[WHAT YOU SHOULD DO]
As the answer, set down the lines below from the one containing "Consent is not" through the one containing "often, signs of", exactly and inclusively, and no others.

[DATASET]
|---|
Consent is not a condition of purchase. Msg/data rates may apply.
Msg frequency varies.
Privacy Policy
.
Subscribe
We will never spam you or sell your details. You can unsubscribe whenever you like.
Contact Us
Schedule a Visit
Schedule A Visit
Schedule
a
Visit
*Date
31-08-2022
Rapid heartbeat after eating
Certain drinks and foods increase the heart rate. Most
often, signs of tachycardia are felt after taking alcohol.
|---|
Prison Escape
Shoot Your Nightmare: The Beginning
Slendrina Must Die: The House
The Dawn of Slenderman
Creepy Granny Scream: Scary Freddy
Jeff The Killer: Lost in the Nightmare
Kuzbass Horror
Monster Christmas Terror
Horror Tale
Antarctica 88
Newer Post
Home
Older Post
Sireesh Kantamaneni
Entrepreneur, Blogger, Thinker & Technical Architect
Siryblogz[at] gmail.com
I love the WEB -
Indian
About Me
|---|
[RESPONSE BOX]
Consent is not a condition of purchase. Msg/data rates may apply.
Msg frequency varies.
Privacy Policy
.
Subscribe
We will never spam you or sell your details. You can unsubscribe whenever you like.
Contact Us
Schedule a Visit
Schedule A Visit
Schedule
a
Visit
*Date
31-08-2022
Rapid heartbeat after eating
Certain drinks and foods increase the heart rate. Most
often, signs of tachycardia are felt after taking alcohol.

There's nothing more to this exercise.